[Tango-L] Buenos Aires Mystery
RoseHolly@aol.com
RoseHolly at aol.com
Tue Dec 4 16:23:28 EST 2007
Hi everybody, this is my first post, though I've been reading the list for
several months. I've really enjoyed the wealth of information and experience
here...as well as all the drama surrounding it!
I'm a relative newbie (dancing for about 1 ½ years) and recently returned
from my first trip to Buenos Aires. I had a wonderful time, but one thing
happened that mystified me, and I'm hoping you can shed some light.
I had been to a few milongas in town already, danced my little heart out,
and found everything to more or less fit my expectations. Then one night, I went
to Salon Canning. I was with a friend I had met in Buenos Aires, not a local
but a Mexican man who spends a month of every year there working on his
technique, knows a lot of people and is a very good dancer.
My friend had reserved a table, and we were seated at the outer edge, next
to an adorable local couple who'd been married over 50 years and had gone
there to hear a little music. It was around midnight, and the live music hadn't
started yet. The floor was fairly full but not crowded yet. My friend went to
change his shoes and pay his respects to various important people, and other
than chatting with the nice older couple, I was careful not to make eye
contact with anybody. It was my first time there, I didn't know the crowd or the
floor, and I wanted my first tanda to be with my friend.
This is where the mystery began. Within a few minutes of my friend leaving
me at our table, a man tapped me on my shoulder, from behind. When I looked
around he asked me to dance. I was quite taken aback and explained
apologetically (in my bad Spanish) that I was saving my first dance for the gentleman I
had arrived with, at which point this man fell all over himself apologizing
for having asked. In the 10 minutes my friend was gone, this happened twice
more, each time being tapped from behind and verbally invited to dance, and each
time the man was extremely apologetic, even mortified, when I declined
(always by explaining I was saving the first dance for my gentleman friend). What
gives?
I would be tempted to write them off as clueless Americans, but they didn't
appear to be such, which is to say, they were all quite charming and
reserved, well groomed, wearing nice suits, and native Spanish speakers. (No offense
intended to my fellow clueless Americans, but I hope you know what I mean,
and of course you are not all clueless.) One of them used the word “sorry” in
English but beyond that it was all Porteno-accented Spanish (as far as my
untrained ear could distinguish).
As I had just arrived, these men had no way of knowing whether I could dance
my way out of a paper bag.

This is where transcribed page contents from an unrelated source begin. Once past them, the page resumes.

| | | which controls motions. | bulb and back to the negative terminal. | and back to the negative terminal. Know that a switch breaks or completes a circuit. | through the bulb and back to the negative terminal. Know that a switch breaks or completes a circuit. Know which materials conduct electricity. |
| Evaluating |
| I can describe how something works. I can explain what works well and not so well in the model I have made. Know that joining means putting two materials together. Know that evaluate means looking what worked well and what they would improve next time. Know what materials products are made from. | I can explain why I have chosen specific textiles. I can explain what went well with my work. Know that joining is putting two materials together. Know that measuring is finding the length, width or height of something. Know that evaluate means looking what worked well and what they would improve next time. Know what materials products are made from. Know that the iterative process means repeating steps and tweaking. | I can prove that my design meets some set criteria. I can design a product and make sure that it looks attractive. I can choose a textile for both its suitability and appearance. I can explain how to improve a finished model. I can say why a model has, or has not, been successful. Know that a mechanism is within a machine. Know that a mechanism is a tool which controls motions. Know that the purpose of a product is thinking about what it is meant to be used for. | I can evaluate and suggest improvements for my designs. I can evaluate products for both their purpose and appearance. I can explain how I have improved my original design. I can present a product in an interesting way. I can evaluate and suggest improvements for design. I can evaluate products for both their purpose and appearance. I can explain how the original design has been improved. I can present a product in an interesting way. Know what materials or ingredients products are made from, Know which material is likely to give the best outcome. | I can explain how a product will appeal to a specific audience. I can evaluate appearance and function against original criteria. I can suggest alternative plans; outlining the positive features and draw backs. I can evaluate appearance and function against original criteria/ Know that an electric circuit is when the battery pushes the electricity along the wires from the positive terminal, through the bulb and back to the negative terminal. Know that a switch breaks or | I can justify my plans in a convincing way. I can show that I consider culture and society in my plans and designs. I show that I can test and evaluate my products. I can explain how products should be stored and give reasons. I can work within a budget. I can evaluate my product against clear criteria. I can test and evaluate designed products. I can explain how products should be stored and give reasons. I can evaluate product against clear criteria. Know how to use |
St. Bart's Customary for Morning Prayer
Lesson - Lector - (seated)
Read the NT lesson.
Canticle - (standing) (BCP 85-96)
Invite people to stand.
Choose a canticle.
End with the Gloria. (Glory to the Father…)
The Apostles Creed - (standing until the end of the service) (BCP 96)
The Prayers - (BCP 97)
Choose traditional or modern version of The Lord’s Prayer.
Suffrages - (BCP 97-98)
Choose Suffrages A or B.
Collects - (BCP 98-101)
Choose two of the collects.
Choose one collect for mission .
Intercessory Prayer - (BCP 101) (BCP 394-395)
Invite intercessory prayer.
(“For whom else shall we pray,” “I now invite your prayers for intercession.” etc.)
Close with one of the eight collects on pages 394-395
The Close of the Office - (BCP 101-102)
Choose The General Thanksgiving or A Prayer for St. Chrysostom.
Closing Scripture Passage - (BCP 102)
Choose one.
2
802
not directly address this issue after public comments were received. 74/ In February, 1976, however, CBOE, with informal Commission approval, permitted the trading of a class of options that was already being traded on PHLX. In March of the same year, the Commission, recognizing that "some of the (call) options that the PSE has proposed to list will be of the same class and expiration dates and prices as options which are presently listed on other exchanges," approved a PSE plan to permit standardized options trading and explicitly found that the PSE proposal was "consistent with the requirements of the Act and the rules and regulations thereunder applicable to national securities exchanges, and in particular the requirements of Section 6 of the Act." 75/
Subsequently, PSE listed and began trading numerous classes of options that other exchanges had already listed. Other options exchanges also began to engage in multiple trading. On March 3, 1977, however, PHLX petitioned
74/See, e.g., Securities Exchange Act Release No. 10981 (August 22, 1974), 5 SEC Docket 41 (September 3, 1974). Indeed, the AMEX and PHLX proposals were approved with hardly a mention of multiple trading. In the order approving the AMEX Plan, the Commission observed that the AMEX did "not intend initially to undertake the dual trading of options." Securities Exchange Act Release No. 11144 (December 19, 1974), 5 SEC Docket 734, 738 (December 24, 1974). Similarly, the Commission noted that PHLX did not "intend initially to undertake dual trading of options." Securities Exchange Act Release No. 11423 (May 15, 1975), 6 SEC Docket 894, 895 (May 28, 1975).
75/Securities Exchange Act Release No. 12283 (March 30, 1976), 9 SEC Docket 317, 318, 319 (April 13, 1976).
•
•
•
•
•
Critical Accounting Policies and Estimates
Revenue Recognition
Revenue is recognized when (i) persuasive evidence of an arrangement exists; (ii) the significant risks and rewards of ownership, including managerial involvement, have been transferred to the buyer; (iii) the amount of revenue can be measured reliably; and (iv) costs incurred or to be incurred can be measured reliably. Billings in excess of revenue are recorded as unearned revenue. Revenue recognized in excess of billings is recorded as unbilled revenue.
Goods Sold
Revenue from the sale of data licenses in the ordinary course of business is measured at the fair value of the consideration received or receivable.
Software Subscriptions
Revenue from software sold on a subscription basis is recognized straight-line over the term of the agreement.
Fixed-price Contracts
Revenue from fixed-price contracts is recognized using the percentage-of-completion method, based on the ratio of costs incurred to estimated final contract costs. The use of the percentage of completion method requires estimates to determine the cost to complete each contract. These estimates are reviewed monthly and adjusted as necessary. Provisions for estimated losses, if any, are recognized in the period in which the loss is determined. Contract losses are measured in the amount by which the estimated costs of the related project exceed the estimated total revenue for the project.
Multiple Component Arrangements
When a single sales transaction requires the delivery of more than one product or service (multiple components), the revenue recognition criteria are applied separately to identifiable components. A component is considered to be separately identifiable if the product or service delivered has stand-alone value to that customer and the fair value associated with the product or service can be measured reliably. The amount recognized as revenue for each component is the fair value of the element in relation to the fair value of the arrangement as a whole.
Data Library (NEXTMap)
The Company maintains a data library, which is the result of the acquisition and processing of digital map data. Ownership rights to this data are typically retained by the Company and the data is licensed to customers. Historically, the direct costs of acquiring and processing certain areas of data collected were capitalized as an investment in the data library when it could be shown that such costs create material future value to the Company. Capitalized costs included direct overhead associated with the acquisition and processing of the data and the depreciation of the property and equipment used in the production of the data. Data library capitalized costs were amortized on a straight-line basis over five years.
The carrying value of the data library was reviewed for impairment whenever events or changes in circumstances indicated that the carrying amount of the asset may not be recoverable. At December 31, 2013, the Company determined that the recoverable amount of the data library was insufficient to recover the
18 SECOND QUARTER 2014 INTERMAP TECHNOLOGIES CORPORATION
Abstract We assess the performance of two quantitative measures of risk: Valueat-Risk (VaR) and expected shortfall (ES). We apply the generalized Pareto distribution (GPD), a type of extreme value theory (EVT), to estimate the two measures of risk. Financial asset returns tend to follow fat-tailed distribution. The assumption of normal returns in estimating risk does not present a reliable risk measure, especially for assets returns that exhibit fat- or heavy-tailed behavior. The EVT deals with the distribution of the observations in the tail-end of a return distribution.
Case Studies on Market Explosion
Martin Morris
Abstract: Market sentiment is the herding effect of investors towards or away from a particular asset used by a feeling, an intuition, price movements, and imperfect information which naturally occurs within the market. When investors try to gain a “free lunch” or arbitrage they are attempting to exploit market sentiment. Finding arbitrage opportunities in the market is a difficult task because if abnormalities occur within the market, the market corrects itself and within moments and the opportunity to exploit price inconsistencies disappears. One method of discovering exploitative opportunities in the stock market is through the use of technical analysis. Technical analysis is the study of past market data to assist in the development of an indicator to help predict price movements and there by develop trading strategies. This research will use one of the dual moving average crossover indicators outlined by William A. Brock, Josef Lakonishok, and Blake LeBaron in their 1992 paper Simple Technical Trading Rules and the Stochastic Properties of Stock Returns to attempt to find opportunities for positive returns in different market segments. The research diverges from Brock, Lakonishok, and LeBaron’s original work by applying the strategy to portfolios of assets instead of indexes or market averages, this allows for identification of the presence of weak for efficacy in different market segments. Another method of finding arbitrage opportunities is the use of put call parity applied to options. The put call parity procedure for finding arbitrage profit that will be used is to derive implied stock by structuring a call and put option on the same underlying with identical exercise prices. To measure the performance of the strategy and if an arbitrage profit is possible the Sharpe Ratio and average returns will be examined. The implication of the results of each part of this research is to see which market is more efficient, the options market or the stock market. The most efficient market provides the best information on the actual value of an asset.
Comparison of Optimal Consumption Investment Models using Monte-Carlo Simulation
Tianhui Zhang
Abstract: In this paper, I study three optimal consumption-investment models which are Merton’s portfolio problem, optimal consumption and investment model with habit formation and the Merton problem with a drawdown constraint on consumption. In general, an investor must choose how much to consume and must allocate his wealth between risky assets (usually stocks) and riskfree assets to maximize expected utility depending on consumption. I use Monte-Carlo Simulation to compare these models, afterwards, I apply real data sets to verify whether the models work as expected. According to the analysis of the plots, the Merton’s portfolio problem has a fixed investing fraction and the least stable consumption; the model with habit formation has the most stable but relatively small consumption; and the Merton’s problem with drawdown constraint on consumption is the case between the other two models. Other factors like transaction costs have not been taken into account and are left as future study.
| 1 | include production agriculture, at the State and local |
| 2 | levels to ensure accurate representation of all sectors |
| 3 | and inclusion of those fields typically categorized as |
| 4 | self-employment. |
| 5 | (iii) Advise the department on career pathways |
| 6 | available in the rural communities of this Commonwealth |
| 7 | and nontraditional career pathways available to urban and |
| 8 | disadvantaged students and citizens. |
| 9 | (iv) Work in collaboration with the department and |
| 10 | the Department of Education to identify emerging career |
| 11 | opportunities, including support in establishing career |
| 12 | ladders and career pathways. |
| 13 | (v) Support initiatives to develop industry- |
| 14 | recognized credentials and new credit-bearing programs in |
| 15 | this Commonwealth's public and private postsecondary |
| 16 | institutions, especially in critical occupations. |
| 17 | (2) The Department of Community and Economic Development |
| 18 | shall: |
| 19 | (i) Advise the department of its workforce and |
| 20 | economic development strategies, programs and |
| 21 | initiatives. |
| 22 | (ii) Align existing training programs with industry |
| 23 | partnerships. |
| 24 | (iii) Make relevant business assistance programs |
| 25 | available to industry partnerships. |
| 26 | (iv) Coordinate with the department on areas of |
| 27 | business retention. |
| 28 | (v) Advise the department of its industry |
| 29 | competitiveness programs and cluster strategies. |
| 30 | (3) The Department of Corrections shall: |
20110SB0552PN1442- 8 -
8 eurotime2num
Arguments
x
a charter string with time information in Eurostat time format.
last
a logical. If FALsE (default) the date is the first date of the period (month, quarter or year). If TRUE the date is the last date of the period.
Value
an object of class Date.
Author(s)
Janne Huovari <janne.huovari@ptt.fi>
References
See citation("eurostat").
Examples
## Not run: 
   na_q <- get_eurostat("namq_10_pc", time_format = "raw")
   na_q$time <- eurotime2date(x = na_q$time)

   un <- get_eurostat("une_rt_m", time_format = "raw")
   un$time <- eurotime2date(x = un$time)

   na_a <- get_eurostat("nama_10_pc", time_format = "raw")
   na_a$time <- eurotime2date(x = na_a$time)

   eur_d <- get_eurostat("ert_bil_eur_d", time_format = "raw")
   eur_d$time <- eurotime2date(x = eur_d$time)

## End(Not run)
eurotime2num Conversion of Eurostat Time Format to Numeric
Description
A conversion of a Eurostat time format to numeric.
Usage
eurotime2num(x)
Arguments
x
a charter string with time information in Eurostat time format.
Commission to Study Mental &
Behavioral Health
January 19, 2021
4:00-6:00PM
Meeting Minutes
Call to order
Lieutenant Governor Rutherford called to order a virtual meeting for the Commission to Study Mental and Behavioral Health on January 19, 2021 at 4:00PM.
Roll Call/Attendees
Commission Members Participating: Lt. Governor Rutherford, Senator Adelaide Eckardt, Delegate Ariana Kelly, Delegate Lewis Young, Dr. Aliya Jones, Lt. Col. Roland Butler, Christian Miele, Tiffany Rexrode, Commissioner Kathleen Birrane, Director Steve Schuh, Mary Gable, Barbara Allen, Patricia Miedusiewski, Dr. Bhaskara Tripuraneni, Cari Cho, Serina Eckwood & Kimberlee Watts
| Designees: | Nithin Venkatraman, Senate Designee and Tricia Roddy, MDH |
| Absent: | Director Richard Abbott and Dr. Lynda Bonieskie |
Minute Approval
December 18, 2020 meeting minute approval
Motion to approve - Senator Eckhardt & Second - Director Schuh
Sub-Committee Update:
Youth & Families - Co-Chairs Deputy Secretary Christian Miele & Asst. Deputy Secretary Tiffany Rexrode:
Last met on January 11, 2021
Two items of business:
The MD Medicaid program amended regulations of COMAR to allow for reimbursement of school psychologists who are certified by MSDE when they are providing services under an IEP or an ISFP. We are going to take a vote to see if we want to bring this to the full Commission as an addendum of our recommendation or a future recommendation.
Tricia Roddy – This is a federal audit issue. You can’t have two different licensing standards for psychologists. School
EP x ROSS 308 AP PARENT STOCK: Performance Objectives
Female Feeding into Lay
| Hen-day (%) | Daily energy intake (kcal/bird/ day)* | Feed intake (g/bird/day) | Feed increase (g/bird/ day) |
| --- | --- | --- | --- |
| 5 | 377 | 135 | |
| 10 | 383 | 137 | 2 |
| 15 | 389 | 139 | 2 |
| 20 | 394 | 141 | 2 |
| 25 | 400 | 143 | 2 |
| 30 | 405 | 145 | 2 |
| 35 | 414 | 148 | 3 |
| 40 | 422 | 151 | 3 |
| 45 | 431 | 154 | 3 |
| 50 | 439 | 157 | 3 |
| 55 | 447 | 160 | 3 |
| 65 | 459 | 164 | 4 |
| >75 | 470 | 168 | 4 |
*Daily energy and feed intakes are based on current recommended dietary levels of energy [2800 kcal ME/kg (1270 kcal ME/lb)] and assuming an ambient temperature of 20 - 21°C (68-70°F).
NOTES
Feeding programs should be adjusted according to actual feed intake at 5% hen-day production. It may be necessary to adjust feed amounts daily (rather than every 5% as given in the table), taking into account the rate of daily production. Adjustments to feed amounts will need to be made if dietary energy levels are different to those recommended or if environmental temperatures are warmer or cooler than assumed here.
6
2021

Is it possible there were some other women there
that these men were hoping to impress, so they were going to take any old
newcomer (me) for a spin just so they could display their wares and move on to
the women they wanted to win dances with?
Up to this point (at the other milongas I'd already visited in town) I'd
been quite charmed by the cabeceo, and felt a little thrill every time I got the
nod. But this was something else entirely, and sort of put me on edge. What
is the proper response (if there is one) when such a thing happens? I'd hate
to step on anyone’s toes (so to speak) but I also don't want to perpetuate bad
manners.
Did they have bad manners? Did I have bad manners? Is it assumed that this
is how one must ask foreigners (me) to dance, who might not know the customs?
Even if that is the case, why would they want to dance with someone who'd
just arrived (me), who might turn out to be a menace on the dance floor? I
tried to discuss it with my kindly table neighbors, but either my Spanish was
insufficient or they did not consider it worthy of comment, as they just rolled
their eyes and waved their hands.
I hope it will be found worthy of comment here, maybe with a little eye
rolling and hand waving thrown in for excitement. Many thanks.